*Activity*
Extend the book recommendations that follow with another entry, starting after their final sentence.

*Text segment*
****

The Fire Next Time by James Baldwin is not an overlooked book, but it is a timely one. Published in 1963, it probes the painful consequences of racial injustice for all Americans. In some ways, its message is just as urgent as it was sixty years ago.

I loved Katherine May’s book Wintering: The Power of Rest and Retreat in Difficult Times, so I was not surprised that I also loved her earlier book The Electricity of Every Living Thing. In it, she charts her discovery—well into adulthood—that she was neurodivergent. As she embarks on a project to explore several coastal hiking paths in her native England, May explores the ways in which her atypical brain had shaped her atypical responses to the challenges of everyday life and how she made peace with herself.

Crystal Wilkinson’s Praisesong for the Kitchen Ghosts is a lyrical celebration of African-American women and their work to sustain generations of family through raising and cooking food. The book includes recipes, but it is not a cookbook. Rather it is full of family culinary stories. This book deserves a wide readership.

****

*Listed records*
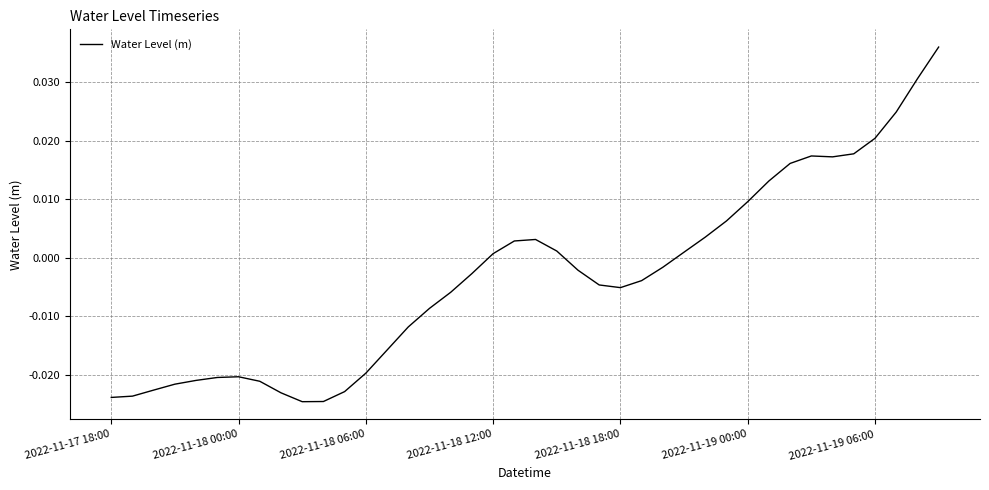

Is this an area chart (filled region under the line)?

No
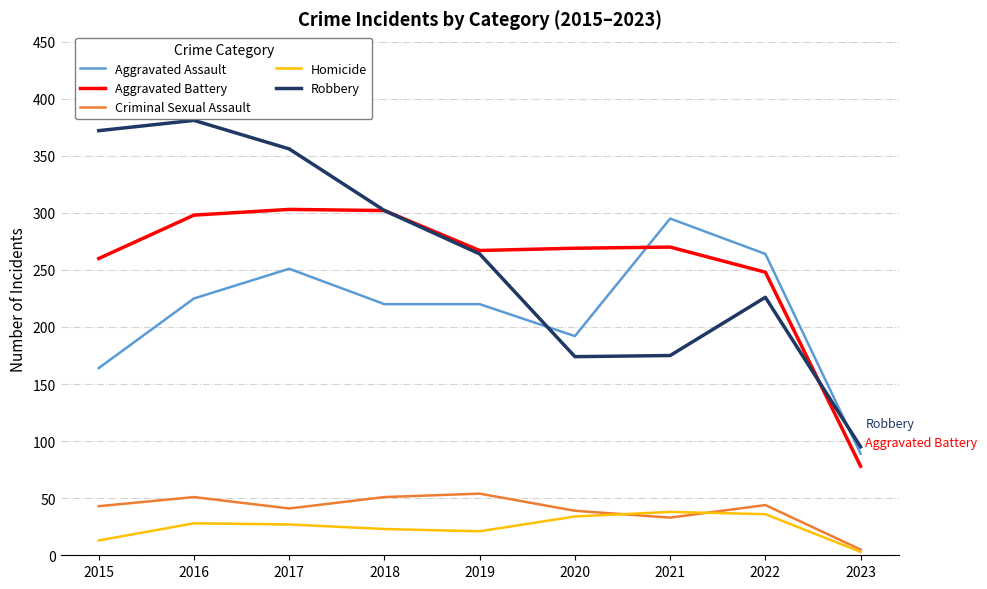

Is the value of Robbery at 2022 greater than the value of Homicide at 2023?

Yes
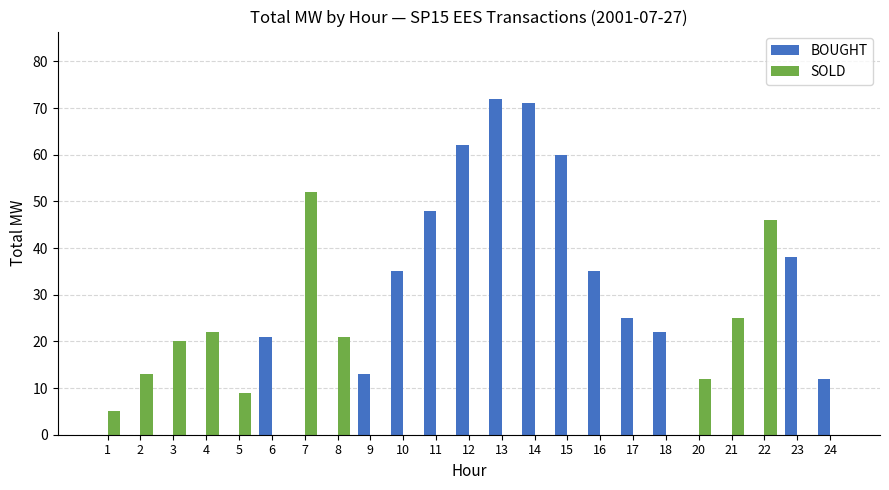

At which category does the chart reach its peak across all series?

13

****

*Exercise answer*
Since I’m a historian, it wouldn’t be fitting to close this list without including at least one historical title. I listened to Jared Cohen’s Life After Power: Seven Presidents and Their Search for Purpose Beyond the White House on audiobook. It’s a fascinating exploration of what it means to build a purposeful life after leaving the most powerful job in the world. I knew a lot about several of these presidents, but I also learned a great deal. One of the presidents he features is Jimmy Carter who we lost in the waning days of 2024.